Simhanada, Avalokiteshvara (Tibetan: seng ge dra, chen re zi. English: the Lion's Roar, All Seeing Lord).

In front of an ornate palace Simhanada is seated on a lotus on the back of a lion with a green mane in turn seated upon a larger lotus; "... with a body white in colour, one face, two hands, three peaceful eyes, with the face slightly smiling. The right hand is extended above the knee in the mudra of giving refuge. The palm of the left hand is supported on the moon seat, holding the stem of a red lotus, the petals blossoming next to the ear. Above is the cleansing blue sword of wisdom. The left breast is covered with the skin of a krishnasara deer; encircled with a white Brahmin string necklace; with a lower garment of red silk.
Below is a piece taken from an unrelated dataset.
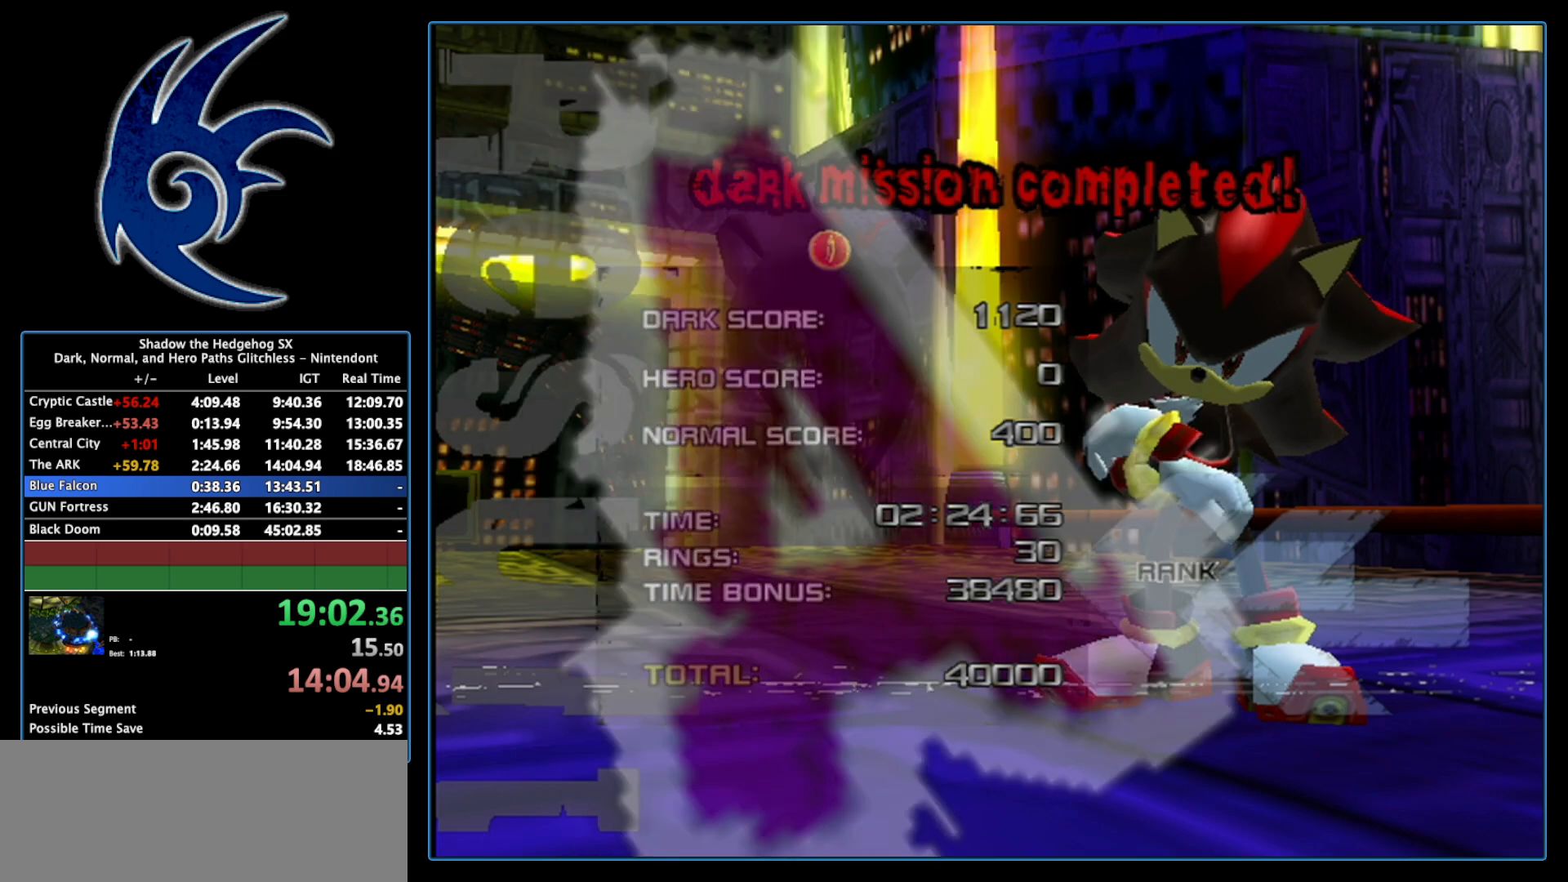
{"buttons": ["START"], "left_stick": "center", "right_stick": "center", "events": [[50, "START", "up"], [150, "START", "down"], [267, "START", "up"], [367, "START", "down"]]}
The body is slightly thin and dexterous. At the left above a red lotus with eight petals is a skullcup filled with various fragrant flowers; at the right, a trident with a green shaft entwined with a white snake. The left [hand] is in the gesture of holding a fragrant lotus." (Written by Yarlungpa Sengge Gyaltsen, 13th century).

At the top left is the Buddha Nagaraja (King of the Nagas) with a body blue in colour and a white face. The head is adorned with a canopy of seven hooded snakes. With the hands he displays the mudra (gesture) 'which prevents lower births.' At the right is the Indian pandita Arya Nagarjuna wearing monastic robes and also adorned with a canopy of hooded snakes above the head.

In front of the palace, in the cool reflection pond, containing many precious objects are the eight great nagas: Vasuka, Karkota, Shankhapala, Ananta, Takshaka, Kulika, Padma and Mahapadma. These mythical creatures of the animal realm, in various colours, have a human upper body and the lower body of a snake. In the presence of Simhanada their hands are folded together in a gesture of respect.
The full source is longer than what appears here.